The deed administrators previously entered into possession of the Company’s business following various breaches of the deed of company arrangement (DOCA), including non-payment of significant taxation and other statutory liabilities.
The deed administrators advertised the business for sale and a number of offers were received. The deed administrators ultimately wished to accept one of those offers. By the time the matter had reached Court, the sale process had reached an advanced stage.
It became apparent to the deed administrators that the Company had been operating its business (and holding business-related assets) in its capacity as a trustee. In accordance with the terms of the trust instrument, the office of trustee had automatically been determined and vacated as a result of the Company entering into the DOCA. For that reason the Company held the trust assets as a bare trustee only. No replacement trustee had been appointed.
In accordance with the relevant Victorian legislation (section 37 of the Supreme Court Act 1986), the Court had power to appoint a receiver over property if it was just and convenient to do so.

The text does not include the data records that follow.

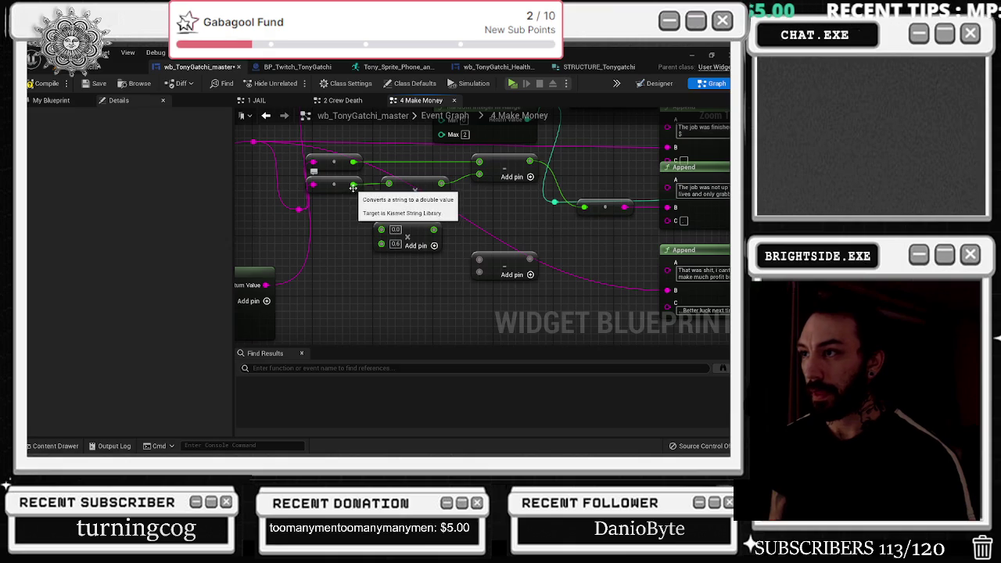
{"action": "left_click_drag", "start_coordinate": [352, 184], "coordinate": [381, 229]}
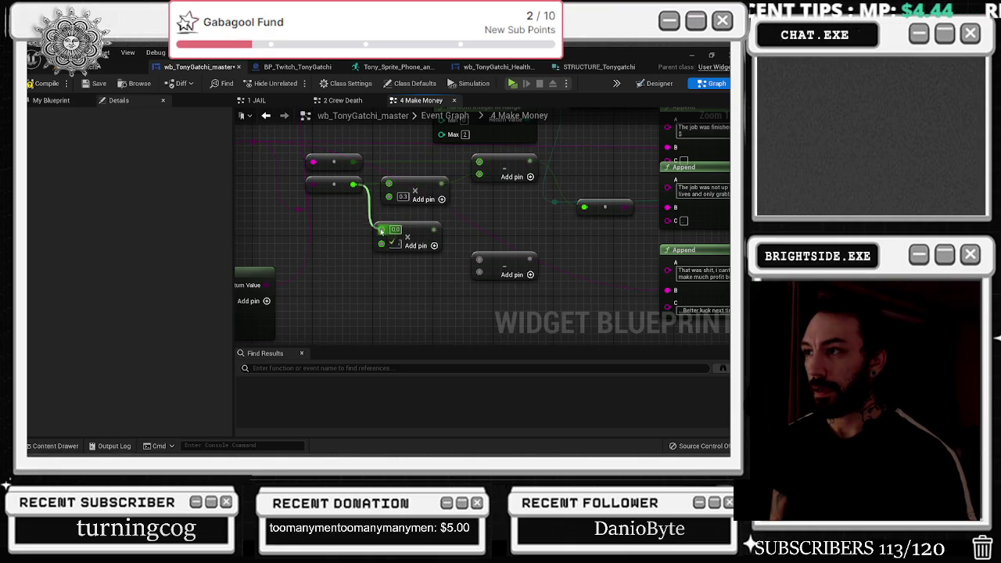
{"action": "mouse_move", "coordinate": [507, 218]}
{"action": "left_mouse_down"}
{"action": "mouse_move", "coordinate": [391, 225]}
{"action": "mouse_move", "coordinate": [440, 252]}
{"action": "left_mouse_up"}
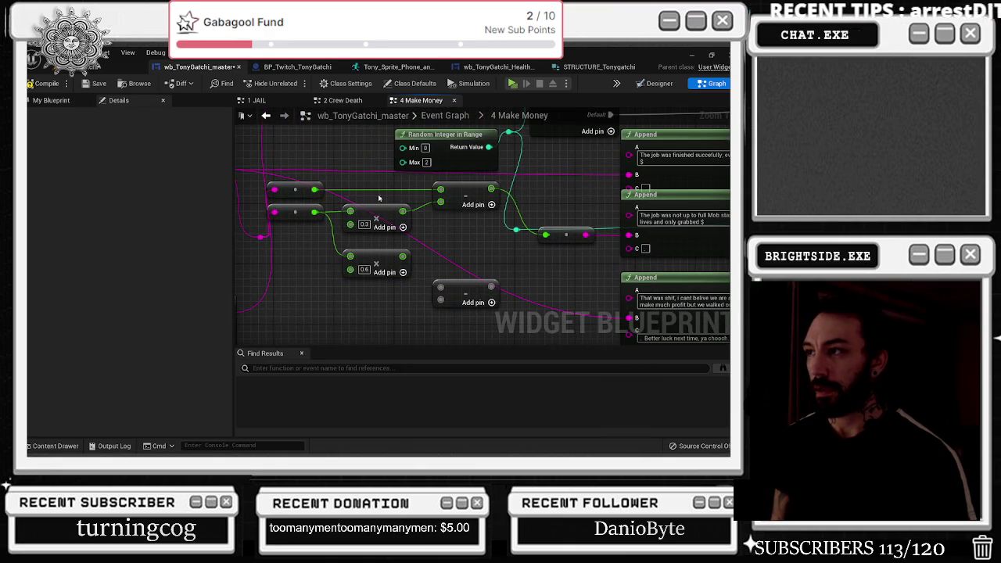
Step: Add another String to Double node, wiring it and the 0.6 product into the lower Subtract
{"action": "left_click", "coordinate": [295, 190]}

In making orders appointing the deed administrators as receivers of the trust assets, the Court noted that:
- a receiver should not be appointed unless the affirmative case is a strong one;
- the Court should act where there is a real risk to the assets of a company or trust;
- there is no obvious conflict between the duties of deed administrators under a DOCA and as receivers;
- there was a great risk in this case that the sale could be adversely affected and/or delayed given the lack of clarity as to whether the deed administrators had the power to deal with the trust property;
- by facilitating the sale, the trustee will be able to realise assets and have its trust liabilities discharged.
In dealing with trust property, it is always the safest course for insolvency practitioners to approach the Court for appropriate orders. This is particularly so in more recent times where the Courts are seemingly taking a step back from those authorities (for example Kitay  FCA 670 which took a more liberal view of statutory powers of sale, such as that contained in section 477(2)(c) of the Corporations Act 2001 (Cth).